We also conclude that the witness was “unavailable” within the meaning of 804(a). The Government attempted to locate the witness telephonieally through his parents in Maine who stated that he had left the state for southern Missouri leaving no forwarding address or method of contact. Additionally, the Government sought the assistance of the State Patrol in southern Missouri because Guerette had indicated that he was applying to them for a job. This was also to no avail. We find that the Government’s efforts were diligent and conclude that it was not possible to obtain the witness’s testimony by personal appearance.

The remaining assignment of error is without merit.

The findings of guilty and the sentence are affirmed.

Chief Judge HANSEN and Judge BADAMI concur.

Often confidential informants have past dealings of a criminal nature, not every detail of which is necessary to place the authorizing official on notice of their potential unreliability.
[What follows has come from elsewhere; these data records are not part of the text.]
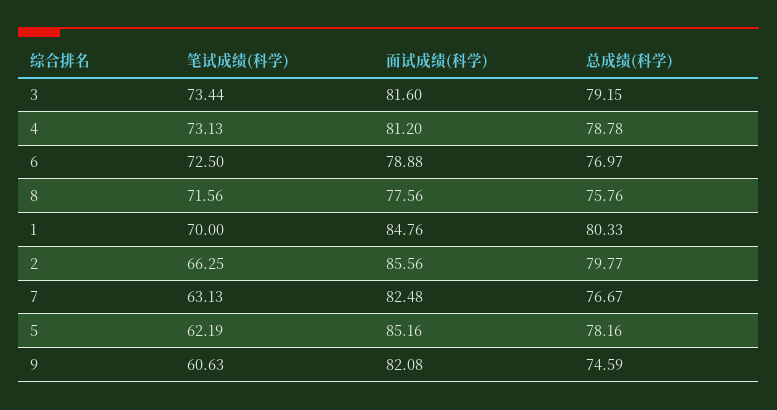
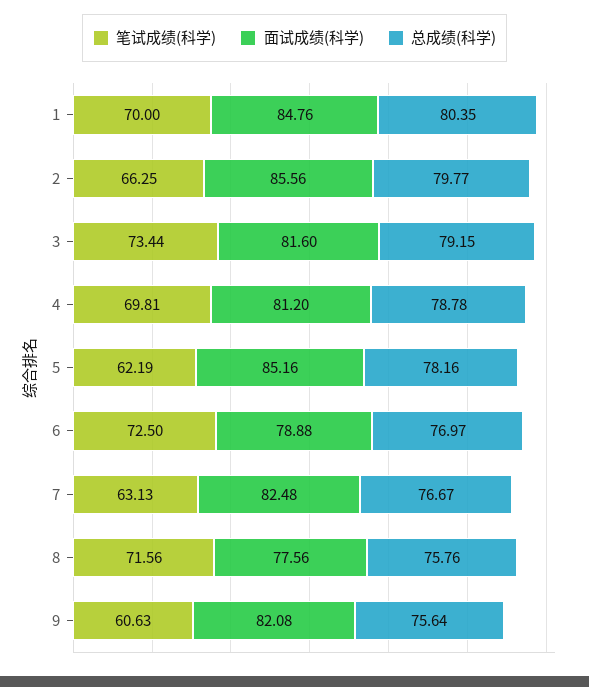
笔试成绩(科学), 4: 73.13 -> 69.81
总成绩(科学), 1: 80.33 -> 80.35
总成绩(科学), 9: 74.59 -> 75.64

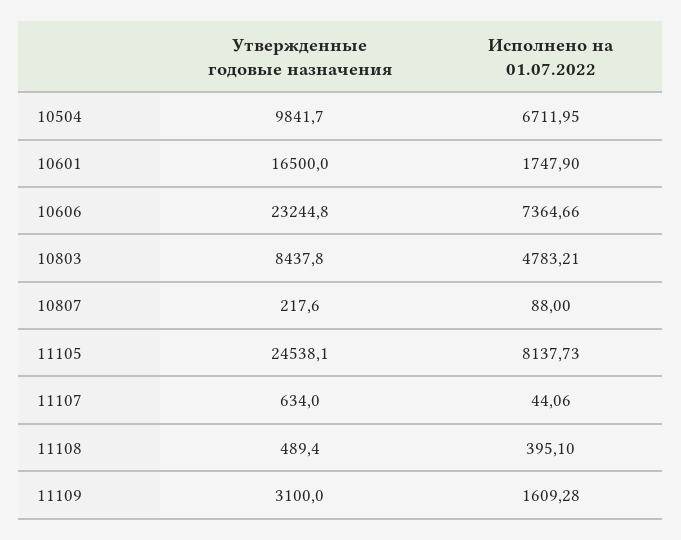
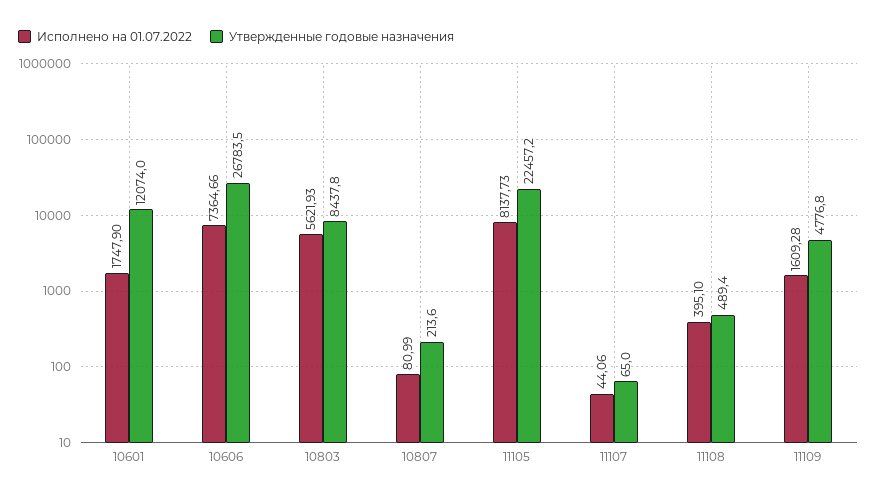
Утвержденные годовые назначения, 10504: 9841.7 -> none
Исполнено на 01.07.2022, 10504: 6711.95 -> none
Утвержденные годовые назначения, 10601: 16500 -> 12074
Утвержденные годовые назначения, 10606: 23244.8 -> 26783.5
Исполнено на 01.07.2022, 10803: 4783.21 -> 5621.93
Утвержденные годовые назначения, 10807: 217.6 -> 213.6
Исполнено на 01.07.2022, 10807: 88 -> 80.99
Утвержденные годовые назначения, 11105: 24538.1 -> 22457.2
Утвержденные годовые назначения, 11107: 634 -> 65
Утвержденные годовые назначения, 11109: 3100 -> 4776.8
Caution should be exercised by the government agent in seeking search authorization. If particular facts are known which bear adversely on an informant’s accuracy in a particular case, then those facts must be disclosed. For example, if the informant bears a grudge against the suspect or is seeking to mitigate his own criminal liability, evidence on those issues should be disclosed. Additionally, if the informant’s statements are contradicted by other independent facts known to the government, those facts should be revealed.